Oh thank goodness. It was my emacs that changed them to UTF-8. I was playing around trying to make the error go away and fixed it accidentally.

al-niessner commented 10 months ago

@jordanpadams @scholes-ds @tloubrieu-jpl

Fixed all XML files with emacs to really be UTF-8 and all works well. To change them, changed the UTF-8 to UTF-16 in the xml. Saved. Changed UTF-16 back to UTF-8 and emacs senses that and writes the file as UTF-8. Interestingly, it saved the UTF-16 in its original form.

Just for sanity, collected the data again and checked the md5:

$ md5sum bundle_hausrath_m2020_pixl_naltsos.xml 
1aac93a1c69ad40392a067080de29ae5  bundle_hausrath_m2020_pixl_n$ cat urn-nasa-pds-hausrath_m2020_pixl_naltsos.md5 
1AAC93A1C69AD40392A067080DE29AE5  \bundle_hausrath_m2020_pixl_naltsos.xml
altsos.xml

Despite some screaming, they are the same files. The looks at bundle with hexdump again:

$ hexdump bundle_hausrath_m2020_pixl_naltsos.xml | head
0000000 bbef 3cbf 783f 6c6d 7620 7265 6973 6e6f

It is a 16-bit encoding. Technically, it is wrong because it says (XML statement in file) it is UTF-8. Still need to figure out why/how validate is indifferent to the encoding mismatch.
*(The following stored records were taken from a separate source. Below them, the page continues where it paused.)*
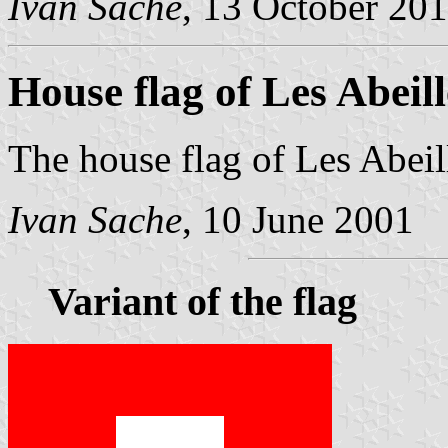
Ivan Sache
, 13 October 20
House flag of Les Abeill
The house flag of Les Abeill
Ivan Sache
, 10 June 2001
Variant of the flag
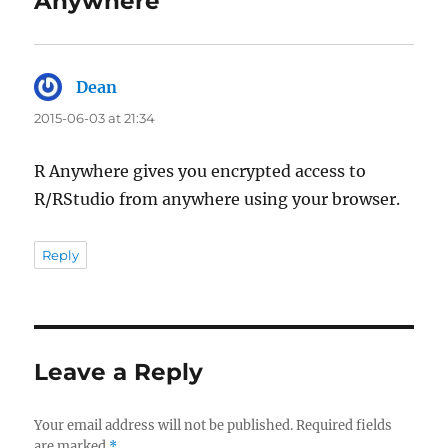
Anywhere”
Dean
says:
2015-06-03 at 21:34
R Anywhere gives you encrypted access to
R/RStudio from anywhere using your browser.
Reply
Leave a Reply
Your email address will not be published.
Required fields
are marked
*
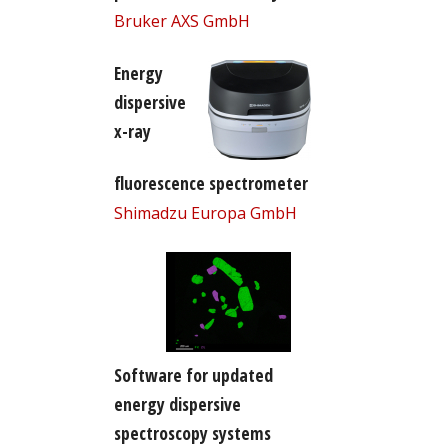
Bruker AXS GmbH
Energy
dispersive
x-ray
fluorescence spectrometer
Shimadzu Europa GmbH
Software for updated
energy dispersive
spectroscopy systems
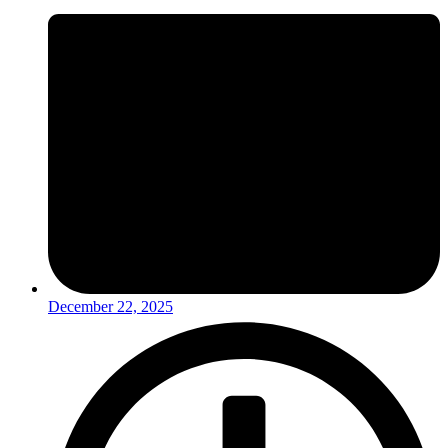
December 22, 2025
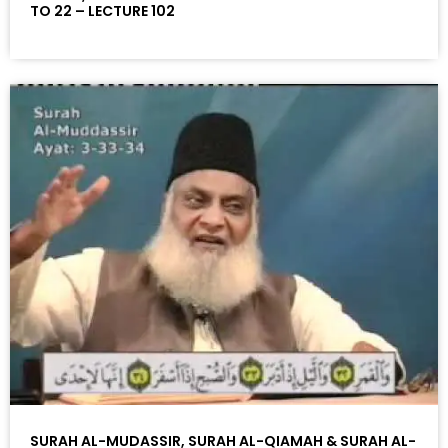
TO 22 – LECTURE 102
SURAH AL-MUDASSIR, SURAH AL-QIAMAH & SURAH AL-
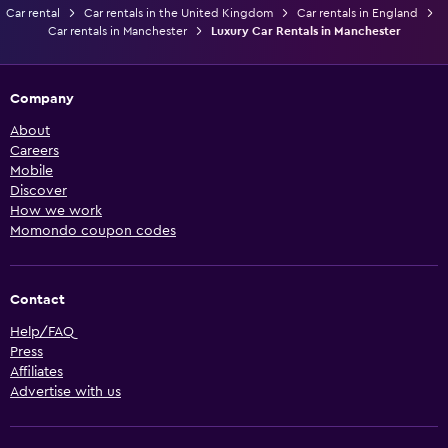
Car rental
Car rentals in the United Kingdom
Car rentals in England
Car rentals in Manchester
Luxury Car Rentals in Manchester
Company
About
Careers
Mobile
Discover
How we work
Momondo coupon codes
Contact
Help/FAQ
Press
Affiliates
Advertise with us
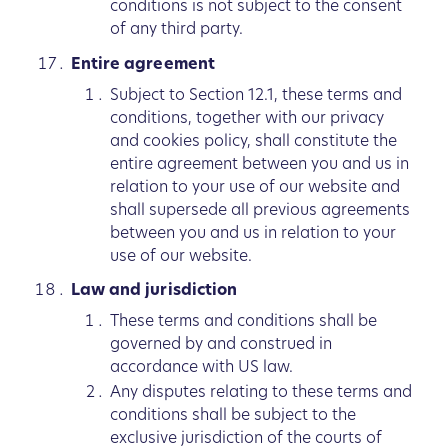
conditions is not subject to the consent
of any third party.
Entire agreement
Subject to Section 12.1, these terms and
conditions, together with our privacy
and cookies policy, shall constitute the
entire agreement between you and us in
relation to your use of our website and
shall supersede all previous agreements
between you and us in relation to your
use of our website.
Law and jurisdiction
These terms and conditions shall be
governed by and construed in
accordance with US law.
Any disputes relating to these terms and
conditions shall be subject to the
exclusive jurisdiction of the courts of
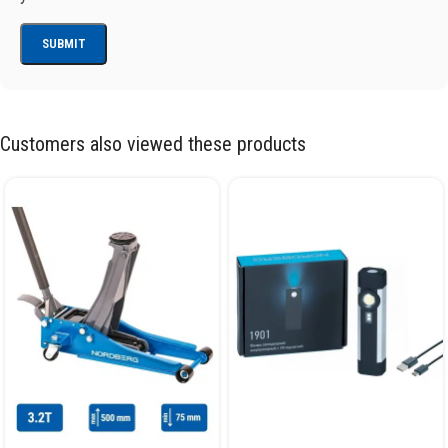
Customers also viewed these products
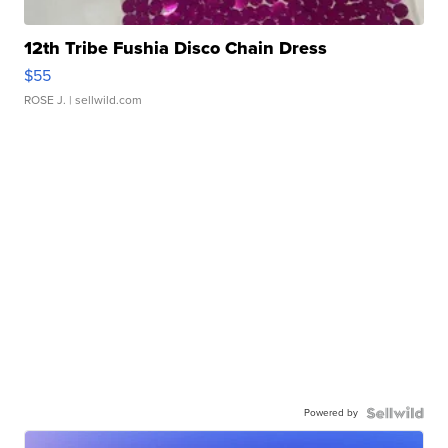
12th Tribe Fushia Disco Chain Dress
$55
ROSE J.
| sellwild.com
Powered by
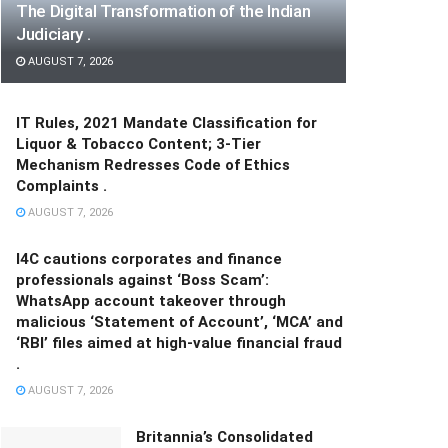
The Digital Transformation of the Indian
Judiciary .
AUGUST 7, 2026
IT Rules, 2021 Mandate Classification for
Liquor & Tobacco Content; 3-Tier
Mechanism Redresses Code of Ethics
Complaints .
AUGUST 7, 2026
I4C cautions corporates and finance
professionals against ‘Boss Scam’:
WhatsApp account takeover through
malicious ‘Statement of Account’, ‘MCA’ and
‘RBI’ files aimed at high-value financial fraud
.
AUGUST 7, 2026
Britannia’s Consolidated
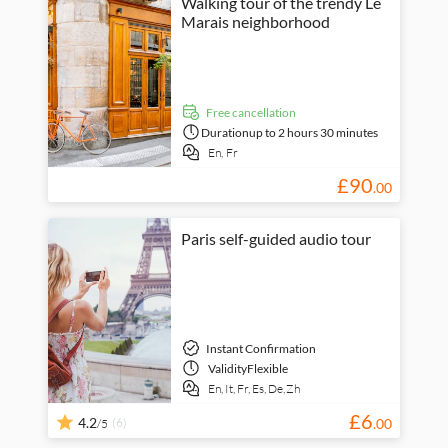
Walking tour of the trendy Le
Marais neighborhood
free cancellation
Duration
up to 2 hours 30 minutes
En,
Fr
£
90
.
00
Paris self-guided audio tour
Instant Confirmation
Validity
Flexible
En,
It,
Fr,
Es,
De,
Zh
£
6
4.2
(6)
.
00
/5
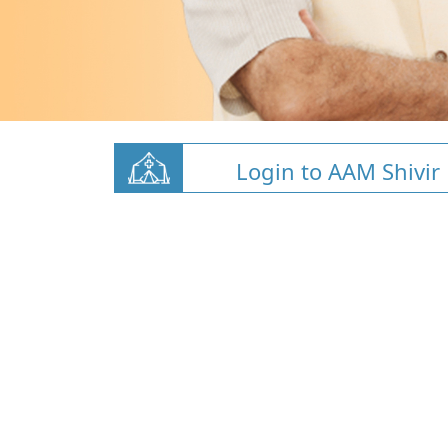
Login to AAM Shivir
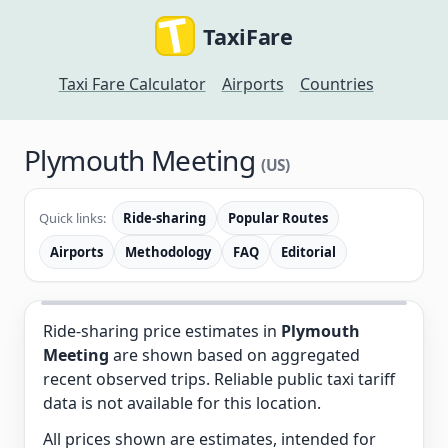
TaxiFare
Taxi Fare Calculator
Airports
Countries
Plymouth Meeting
(US)
Quick links:
Ride-sharing
Popular Routes
Airports
Methodology
FAQ
Editorial
Ride-sharing price estimates in
Plymouth
Meeting
are shown based on aggregated
recent observed trips. Reliable public taxi tariff
data is not available for this location.
All prices shown are estimates, intended for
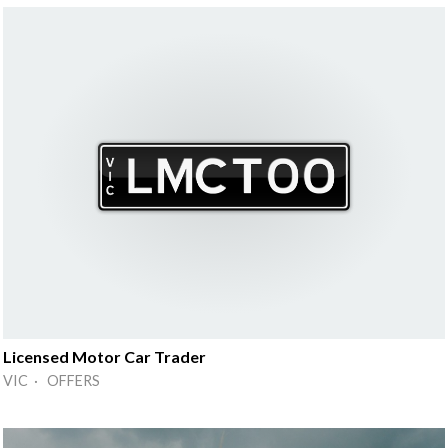
Licensed Motor Car Trader
VIC · OFFERS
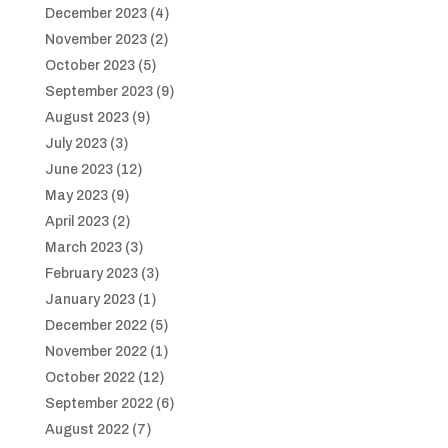
December 2023
(4)
November 2023
(2)
October 2023
(5)
September 2023
(9)
August 2023
(9)
July 2023
(3)
June 2023
(12)
May 2023
(9)
April 2023
(2)
March 2023
(3)
February 2023
(3)
January 2023
(1)
December 2022
(5)
November 2022
(1)
October 2022
(12)
September 2022
(6)
August 2022
(7)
Ah, forgot to mention that the file size is 3 bytes smaller when corrected by emacs. So it is not really changing UTF-16 to UTF-8 but ditching the efbbbf (other XML files have different prefix and byte swap for hexdump). It just makes the file look 16-bit encoded when it is not really. Not sure what these magic bytes are doing there but they are erroneous and validate seems to ignore them.
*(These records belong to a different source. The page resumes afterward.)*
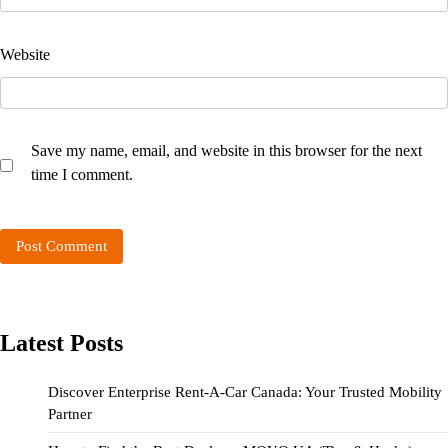
Website
Save my name, email, and website in this browser for the next
time I comment.
Latest Posts
Discover Enterprise Rent-A-Car Canada: Your Trusted Mobility
Partner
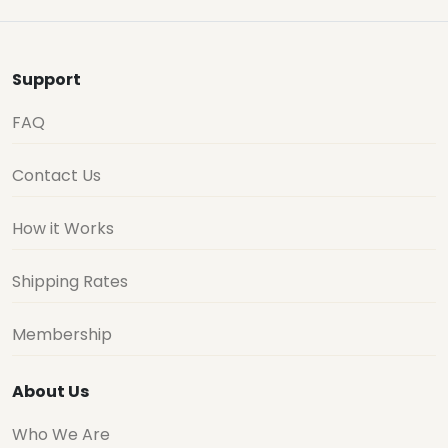
Support
FAQ
Contact Us
How it Works
Shipping Rates
Membership
About Us
Who We Are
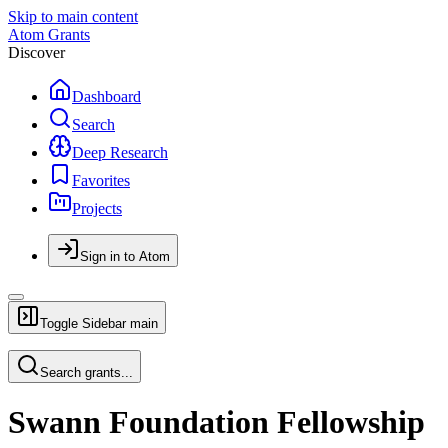
Skip to main content
Atom Grants
Discover
Dashboard
Search
Deep Research
Favorites
Projects
Sign in to Atom
Toggle Sidebar
main
Search grants...
Swann Foundation Fellowship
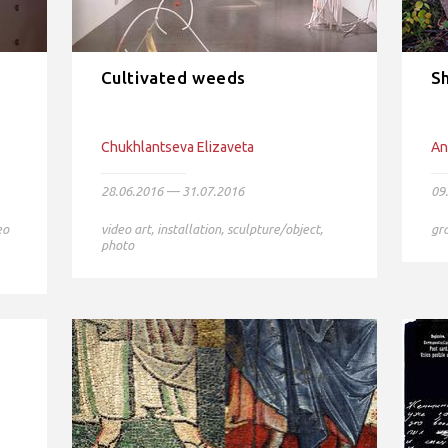
Cultivated weeds
Sh
Chukhlantseva Elizaveta
An
28.06.2016 — 31.07.2016
09
eo
video art
,
installation
,
sculpture/object
,
gr
photo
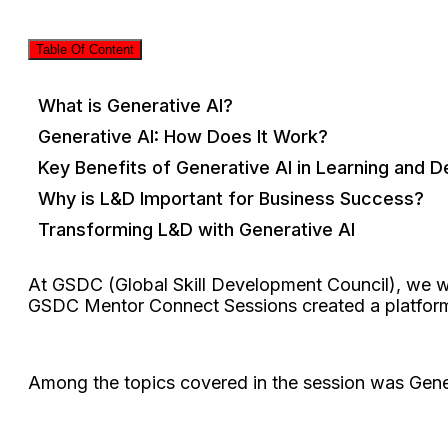
Table Of Content
What is Generative AI?
Generative AI: How Does It Work?
Key Benefits of Generative AI in Learning and 
Why is L&D Important for Business Success?
Transforming L&D with Generative AI
At GSDC (Global Skill Development Council), we w
GSDC Mentor Connect Sessions created a platform 
Among the topics covered in the session was Gene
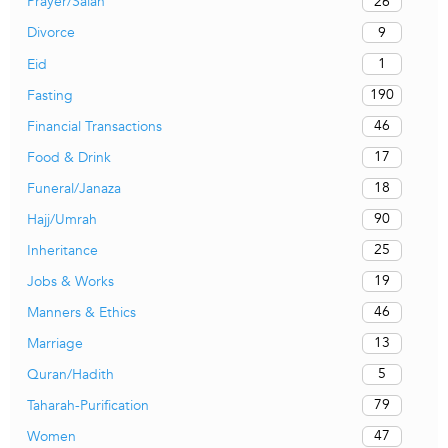
26
Prayer/Salah
9
Divorce
1
Eid
190
Fasting
46
Financial Transactions
17
Food & Drink
18
Funeral/Janaza
90
Hajj/Umrah
25
Inheritance
19
Jobs & Works
46
Manners & Ethics
13
Marriage
5
Quran/Hadith
79
Taharah-Purification
47
Women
al-niessner commented 10 months ago

@jordanpadams @scholes-ds @tloubrieu-jpl

Fixed. They are the same if you do not change them... They are the BOM. Thought they look familiar. Updated the reading of the file to include the BOM. Works now. Adding some tests then will add the fix shortly.
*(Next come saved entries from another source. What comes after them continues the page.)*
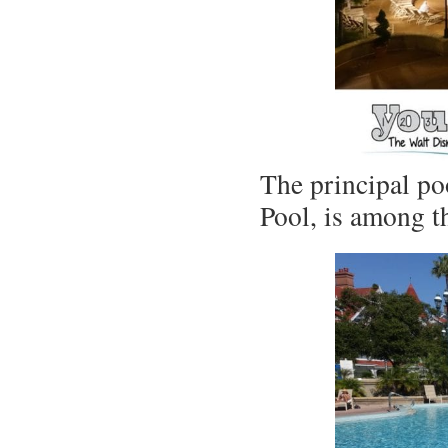
The principal po
Pool, is among t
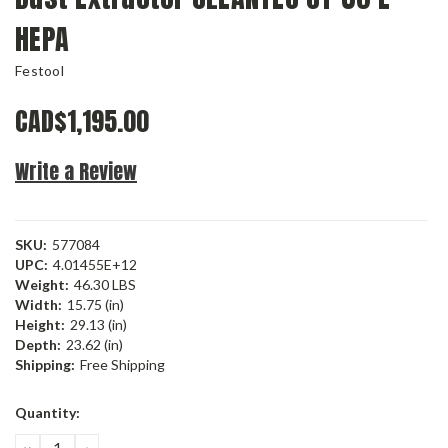
HEPA
Festool
CAD$1,195.00
Write a Review
SKU:
577084
UPC:
4.01455E+12
Weight:
46.30 LBS
Width:
15.75 (in)
Height:
29.13 (in)
Depth:
23.62 (in)
Shipping:
Free Shipping
Current
Quantity:
Stock:
DECREASE
INCREASE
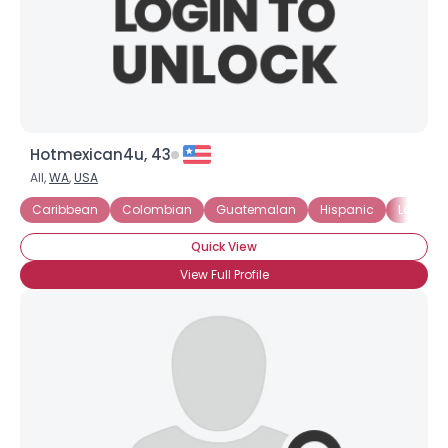
Hotmexican4u, 43
All,
WA
,
USA
Caribbean
Colombian
Guatemalan
Hispanic
Latin
Quick View
View Full Profile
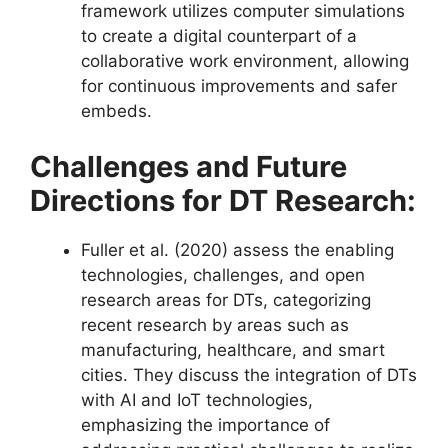
framework utilizes computer simulations
to create a digital counterpart of a
collaborative work environment, allowing
for continuous improvements and safer
embeds​​.
Challenges and Future
Directions for DT Research:
Fuller et al. (2020) assess the enabling
technologies, challenges, and open
research areas for DTs, categorizing
recent research by areas such as
manufacturing, healthcare, and smart
cities. They discuss the integration of DTs
with AI and IoT technologies,
emphasizing the importance of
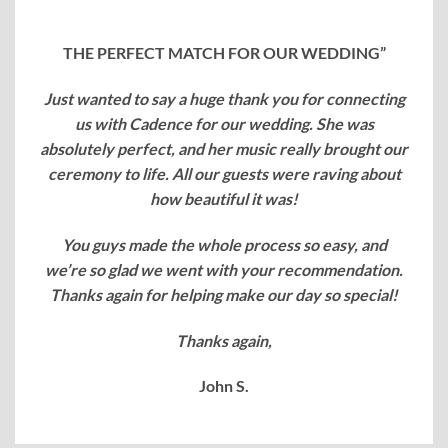
THE PERFECT MATCH FOR OUR WEDDING”
Just wanted to say a huge thank you for connecting
us with Cadence for our wedding. She was
absolutely perfect, and her music really brought our
ceremony to life. All our guests were raving about
how beautiful it was!
You guys made the whole process so easy, and
we’re so glad we went with your recommendation.
Thanks again for helping make our day so special!
Thanks again,
John S.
jordanpadams commented 10 months ago

@al-niessner thanks for tracking this down! very interesting how emacs handles this. ~also, apologies for my thickness, but what does BOM stand for?~

nevermind. I found it. BOM - ByteOrderMark

al-niessner commented 10 months ago

@al-niessner thanks for tracking this down! very interesting how emacs handles this. ~also, apologies for my thickness, but what does BOM stand for?~

nevermind. I found it. BOM - ByteOrderMark

@jordanpadams

There is an endian war in progress on whether or not UTF-8 should even have a BOM. Now we know which side to find emacs.